The state Supreme Court in 2016 ruled that Delaware’s death penalty was unconstitutional, but the slayings of correctional officer Steven Floyd Sr. and trooper Stephen Ballard led to calls for its return.
“Delaware has gone through this exercise multiple times,” says Lynn, a Democrat who represents the Dover area. “If there’s a heinous crime, there’s a rush to reinstate the death penalty when it would not have had an effect. Studies show repeatedly that the vast majority of criminologists say there is no deterrent effect, bu all the talk has a sex appeal for politicians who want to be perceived as being tough on crime.”
In fact, “law enforcement is safer” in states without the death penalty, he says.
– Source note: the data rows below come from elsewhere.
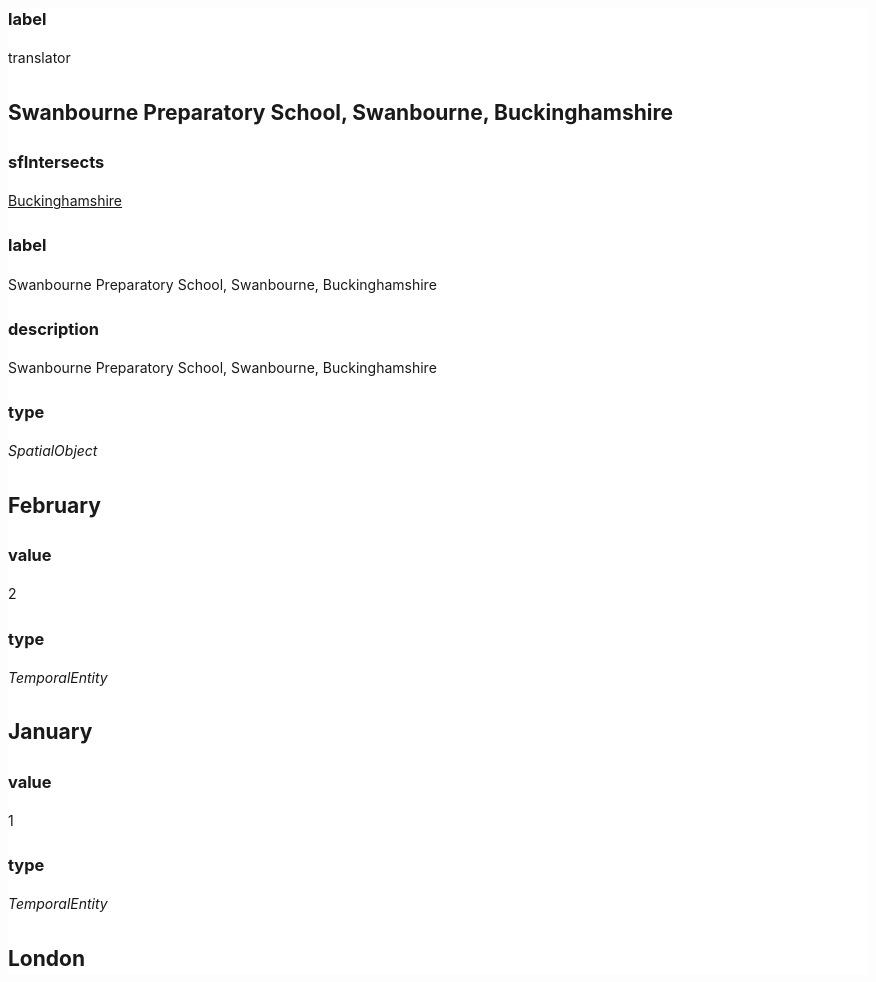 ### label


translator

## Swanbourne Preparatory School, Swanbourne, Buckinghamshire

### sfIntersects


[Buckinghamshire](#Buckinghamshire)

### label


Swanbourne Preparatory School, Swanbourne, Buckinghamshire

### description


Swanbourne Preparatory School, Swanbourne, Buckinghamshire

### type


*SpatialObject*

## February

### value


2

### type


*TemporalEntity*

## January

### value


1

### type


*TemporalEntity*

## London
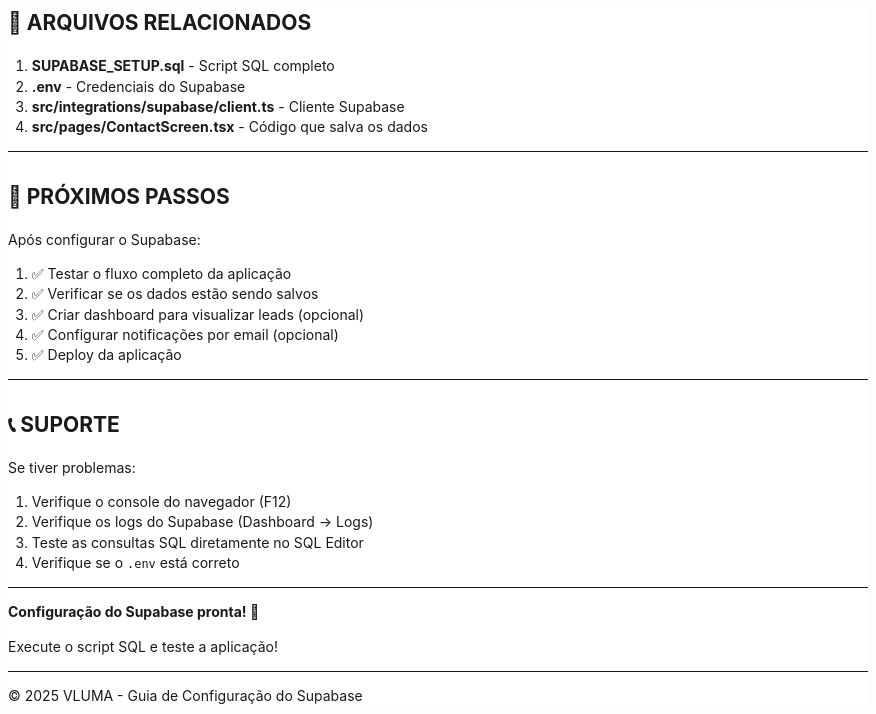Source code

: 
## 📁 ARQUIVOS RELACIONADOS

1. **SUPABASE_SETUP.sql** - Script SQL completo
2. **.env** - Credenciais do Supabase
3. **src/integrations/supabase/client.ts** - Cliente Supabase
4. **src/pages/ContactScreen.tsx** - Código que salva os dados

---

## 🚀 PRÓXIMOS PASSOS

Após configurar o Supabase:

1. ✅ Testar o fluxo completo da aplicação
2. ✅ Verificar se os dados estão sendo salvos
3. ✅ Criar dashboard para visualizar leads (opcional)
4. ✅ Configurar notificações por email (opcional)
5. ✅ Deploy da aplicação

---

## 📞 SUPORTE

Se tiver problemas:

1. Verifique o console do navegador (F12)
2. Verifique os logs do Supabase (Dashboard → Logs)
3. Teste as consultas SQL diretamente no SQL Editor
4. Verifique se o `.env` está correto

---

**Configuração do Supabase pronta! 🎉**

Execute o script SQL e teste a aplicação!

---

© 2025 VLUMA - Guia de Configuração do Supabase

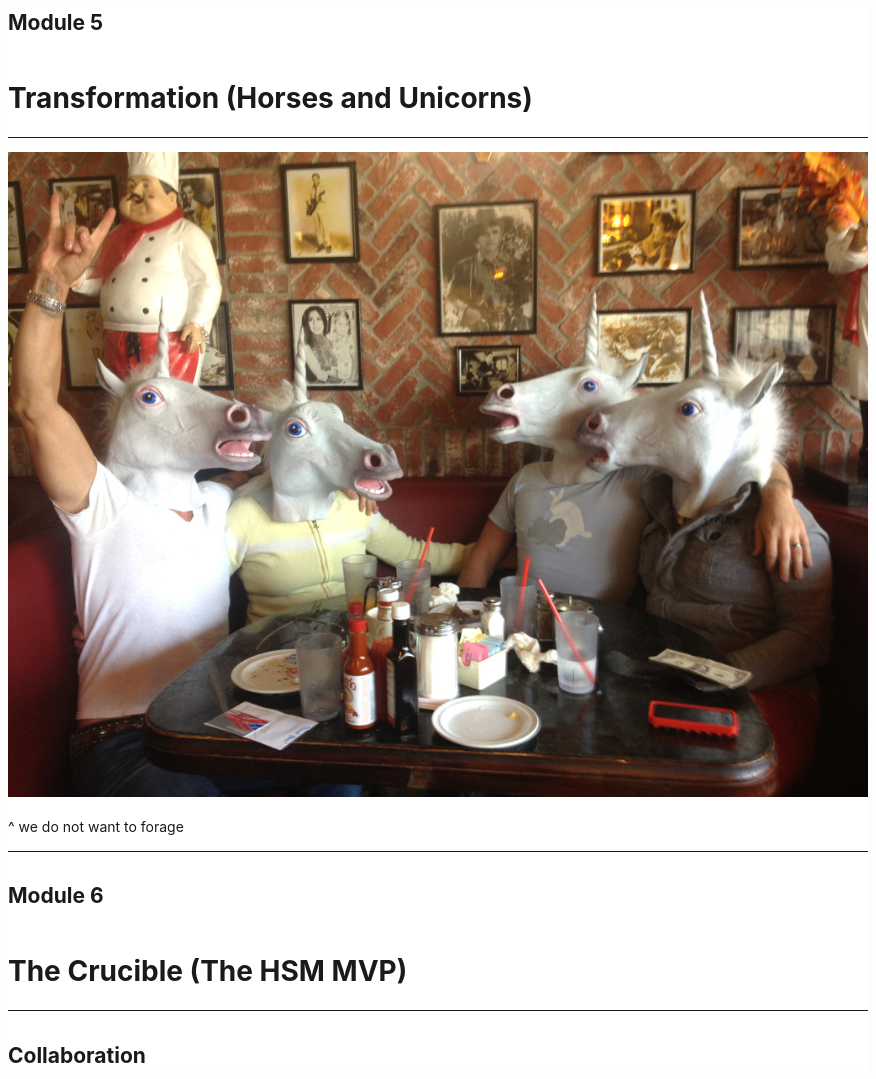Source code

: ## Module 5

# Transformation (Horses and Unicorns)

---

![](o-UNICORN-ARMY-facebook.jpg)

^ we do not want to forage

---
## Module 6

# The Crucible (The HSM MVP)

---
## Collaboration
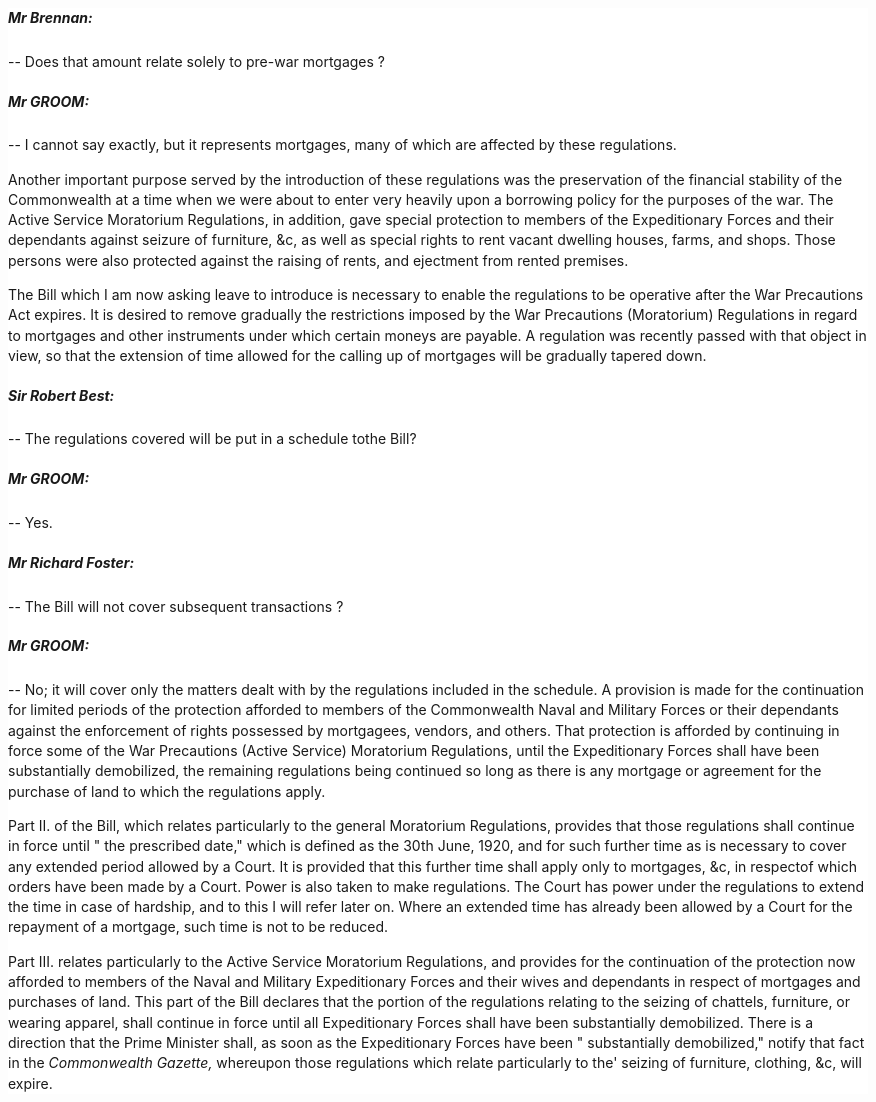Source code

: ##### Mr Brennan:

-- Does that amount relate solely to pre-war mortgages ? 

##### Mr GROOM:

-- I cannot say exactly, but it represents mortgages, many of which are affected by these regulations. 

Another important purpose served by the introduction of these regulations was the preservation of the financial stability of the Commonwealth at a time when we were about to enter very heavily upon a borrowing policy for the purposes of the war. The Active Service Moratorium Regulations, in addition, gave special protection to members of the Expeditionary Forces and their dependants against seizure of furniture, &amp;c, as well as special rights to rent vacant dwelling houses, farms, and shops. Those persons were also protected against the raising of rents, and ejectment from rented premises. 

The Bill which I am now asking leave to introduce is necessary to enable the regulations to be operative after the War Precautions Act expires. It is desired to remove gradually the restrictions imposed by the War Precautions (Moratorium) Regulations in regard to mortgages and other instruments under which certain moneys are payable. A regulation was recently passed with that object in view, so that the extension of time allowed for the calling up of mortgages will be gradually tapered down. 

##### Sir Robert Best:

-- The regulations covered will be put in a schedule tothe Bill? 

##### Mr GROOM:

-- Yes. 

##### Mr Richard Foster:

-- The Bill will not cover subsequent transactions ? 

##### Mr GROOM:

-- No; it will cover only the matters dealt with by the regulations included in the schedule. A provision is made for the continuation for limited periods of the protection afforded to members of the Commonwealth Naval and Military Forces or their dependants against the enforcement of rights possessed by mortgagees, vendors, and others. That protection is afforded by continuing in force some of the War Precautions (Active Service) Moratorium Regulations, until the Expeditionary Forces shall have been substantially demobilized, the remaining regulations being continued so long as there is any mortgage or agreement for the purchase of land to which the regulations apply. 

Part II. of the Bill, which relates particularly to the general Moratorium Regulations, provides that those regulations shall continue in force until " the prescribed date," which is defined as the 30th June, 1920, and for such further time as is necessary to cover any extended period allowed by a Court. It is provided that this further time shall apply only to mortgages, &amp;c, in respectof which orders have been made by a Court. Power is also taken to make regulations. The Court has power under the regulations to extend the time in case of hardship, and to this I will refer later on. Where an extended time has already been allowed by a Court for the repayment of a mortgage, such time is not to be reduced. 

Part III. relates particularly to the Active Service Moratorium Regulations, and provides for the continuation of the protection now afforded to members of the Naval and Military Expeditionary Forces and their wives and dependants in respect of mortgages and purchases of land. This part of the Bill declares that the portion of the regulations relating to the seizing of chattels, furniture, or wearing apparel, shall continue in force until all Expeditionary Forces shall have been substantially demobilized. There is a direction that the Prime Minister shall, as soon as the Expeditionary Forces have been " substantially demobilized," notify that fact in the  *Commonwealth Gazette,*  whereupon those regulations which relate particularly to the' seizing of furniture, clothing, &amp;c, will expire.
Lynn also is deeply troubled by racial disparities in Delaware’s handling of the death penalty, and he cites conclusions reached in a 2012 Cornell Law School study in Iowa Law Review. A black defendant charged with killing a white victim is three to six times more likely to get the death penalty, over any other combination of races, the study calculated. “From almost any perspective, it is hard to imagine what would cause such stark disparities,” it concluded. “Even when compared to Southern states, the Delaware death sentencing rate for black defendants with white victims is extremely high. … The racial disparities in the Delaware death sentencing rates are remarkable.”
A 2015 bill that Lynn co-sponsored failed to replace the death penalty with life without parole. In 2017, Rep. Stephen Smyk proposed a bill to revise the death penalty statute to make it constitutional. “Smyk’s bill doesn’t even touch—it completely ignores—all those racial disparities,” Lynn says. “That has to be part of the calculus.” Smyk did not respond to several requests to be profiled alongside Lynn.
Lynn, a Dover native and former Dover city councilman, was elected to the state House in 2014. He graduated from Marymount Manhattan College and Pace Law School. His law practice specializes in family and criminal law. He also manages the Patrick H. Lynn Scholarship Fund, which helps college-bound local students and serves as pro bono counsel through the Office of the Child Advocate.